EXERCISE INSTRUCTIONS: In the entries that follow, how many lines hold "Expert"? Nothing but the number is expected.

RECORD SET:
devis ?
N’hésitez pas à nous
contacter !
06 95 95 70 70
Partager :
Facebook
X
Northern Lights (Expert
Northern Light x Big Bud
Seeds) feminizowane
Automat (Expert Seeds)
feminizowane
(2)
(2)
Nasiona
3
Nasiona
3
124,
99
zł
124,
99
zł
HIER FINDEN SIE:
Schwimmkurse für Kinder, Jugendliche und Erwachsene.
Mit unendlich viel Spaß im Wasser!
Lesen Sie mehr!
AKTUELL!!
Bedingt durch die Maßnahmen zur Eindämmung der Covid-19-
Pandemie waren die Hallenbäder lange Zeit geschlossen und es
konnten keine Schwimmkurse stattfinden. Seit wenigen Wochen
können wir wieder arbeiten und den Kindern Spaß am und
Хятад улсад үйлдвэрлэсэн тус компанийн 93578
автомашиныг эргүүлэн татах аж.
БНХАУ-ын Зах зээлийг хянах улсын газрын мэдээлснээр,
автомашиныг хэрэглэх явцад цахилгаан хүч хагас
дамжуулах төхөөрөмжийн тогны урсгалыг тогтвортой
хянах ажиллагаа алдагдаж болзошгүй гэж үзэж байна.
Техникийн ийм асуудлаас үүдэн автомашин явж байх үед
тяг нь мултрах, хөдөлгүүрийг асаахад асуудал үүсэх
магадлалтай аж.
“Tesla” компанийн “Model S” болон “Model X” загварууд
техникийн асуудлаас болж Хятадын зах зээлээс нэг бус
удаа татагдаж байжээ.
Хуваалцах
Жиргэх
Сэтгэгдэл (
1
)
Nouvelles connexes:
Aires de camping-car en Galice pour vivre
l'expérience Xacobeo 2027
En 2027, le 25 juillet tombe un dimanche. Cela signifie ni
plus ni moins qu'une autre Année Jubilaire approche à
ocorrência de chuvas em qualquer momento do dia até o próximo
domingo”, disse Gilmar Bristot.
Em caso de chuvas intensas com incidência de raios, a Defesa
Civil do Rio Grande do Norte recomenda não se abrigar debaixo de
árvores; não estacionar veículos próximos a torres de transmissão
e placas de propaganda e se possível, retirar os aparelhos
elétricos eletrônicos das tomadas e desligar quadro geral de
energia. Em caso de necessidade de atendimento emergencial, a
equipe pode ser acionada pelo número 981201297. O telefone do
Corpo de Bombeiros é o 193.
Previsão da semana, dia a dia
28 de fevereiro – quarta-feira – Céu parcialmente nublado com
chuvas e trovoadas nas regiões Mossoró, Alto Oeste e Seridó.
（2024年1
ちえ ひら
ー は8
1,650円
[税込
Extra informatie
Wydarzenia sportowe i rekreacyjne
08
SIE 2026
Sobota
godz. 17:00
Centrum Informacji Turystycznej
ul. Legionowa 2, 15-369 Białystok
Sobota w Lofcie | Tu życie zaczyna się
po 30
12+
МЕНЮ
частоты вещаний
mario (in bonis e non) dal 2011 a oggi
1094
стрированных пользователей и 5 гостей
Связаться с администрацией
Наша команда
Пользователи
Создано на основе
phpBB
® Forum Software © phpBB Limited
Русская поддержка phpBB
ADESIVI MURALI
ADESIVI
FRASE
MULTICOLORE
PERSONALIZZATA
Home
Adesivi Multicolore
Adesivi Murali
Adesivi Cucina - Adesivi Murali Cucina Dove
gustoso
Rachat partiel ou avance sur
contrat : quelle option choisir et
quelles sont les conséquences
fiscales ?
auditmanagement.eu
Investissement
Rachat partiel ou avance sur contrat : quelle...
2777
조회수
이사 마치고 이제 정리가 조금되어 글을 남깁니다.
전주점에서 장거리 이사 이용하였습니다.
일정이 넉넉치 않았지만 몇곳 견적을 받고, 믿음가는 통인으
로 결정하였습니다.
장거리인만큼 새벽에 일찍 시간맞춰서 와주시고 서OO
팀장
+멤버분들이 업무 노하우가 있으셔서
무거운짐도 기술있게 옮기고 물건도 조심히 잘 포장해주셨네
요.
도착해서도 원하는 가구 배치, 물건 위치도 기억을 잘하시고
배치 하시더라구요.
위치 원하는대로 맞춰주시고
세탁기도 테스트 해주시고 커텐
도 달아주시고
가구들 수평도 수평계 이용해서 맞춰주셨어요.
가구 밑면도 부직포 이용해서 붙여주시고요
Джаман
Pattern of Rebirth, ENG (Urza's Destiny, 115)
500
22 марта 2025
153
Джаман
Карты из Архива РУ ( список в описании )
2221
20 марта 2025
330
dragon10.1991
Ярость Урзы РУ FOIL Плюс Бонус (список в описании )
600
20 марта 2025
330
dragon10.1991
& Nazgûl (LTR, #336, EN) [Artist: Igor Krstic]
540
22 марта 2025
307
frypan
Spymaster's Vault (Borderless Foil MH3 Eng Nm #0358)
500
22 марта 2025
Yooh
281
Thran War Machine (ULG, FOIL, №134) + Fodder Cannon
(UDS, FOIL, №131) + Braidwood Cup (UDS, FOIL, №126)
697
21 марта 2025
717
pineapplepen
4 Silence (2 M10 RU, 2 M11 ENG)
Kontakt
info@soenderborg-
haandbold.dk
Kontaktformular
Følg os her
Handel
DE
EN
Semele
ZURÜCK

REPLY: 2